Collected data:
■ ■ ■ ■
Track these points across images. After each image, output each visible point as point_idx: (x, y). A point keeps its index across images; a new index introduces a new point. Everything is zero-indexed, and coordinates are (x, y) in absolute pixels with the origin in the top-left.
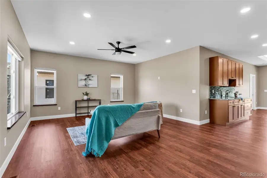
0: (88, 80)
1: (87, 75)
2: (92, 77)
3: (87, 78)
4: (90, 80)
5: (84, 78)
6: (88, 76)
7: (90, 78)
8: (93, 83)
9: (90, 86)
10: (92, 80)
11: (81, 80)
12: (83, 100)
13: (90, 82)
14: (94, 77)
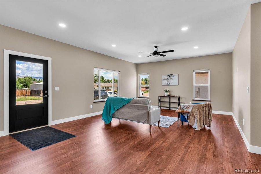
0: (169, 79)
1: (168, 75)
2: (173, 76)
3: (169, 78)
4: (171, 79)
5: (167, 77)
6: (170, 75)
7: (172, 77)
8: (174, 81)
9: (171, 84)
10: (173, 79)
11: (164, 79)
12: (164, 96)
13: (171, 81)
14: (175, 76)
■ ■ ■ ■
EXERCISE DETAILS:
Please extract every line of the listing word for word, leaving out the pictures.

RESPONSE FOR THIS EXERCISE:
Track these points across images. After each image, output each visible point as point_idx: (x, y). A point keeps its index across images; a new index introduces a new point. Everything is zero-indexed, and coordinates are (x, y) in absolute pixels with the origin in the top-left.
0: (88, 80)
1: (87, 75)
2: (92, 77)
3: (87, 78)
4: (90, 80)
5: (84, 78)
6: (88, 76)
7: (90, 78)
8: (93, 83)
9: (90, 86)
10: (92, 80)
11: (81, 80)
12: (83, 100)
13: (90, 82)
14: (94, 77)
0: (169, 79)
1: (168, 75)
2: (173, 76)
3: (169, 78)
4: (171, 79)
5: (167, 77)
6: (170, 75)
7: (172, 77)
8: (174, 81)
9: (171, 84)
10: (173, 79)
11: (164, 79)
12: (164, 96)
13: (171, 81)
14: (175, 76)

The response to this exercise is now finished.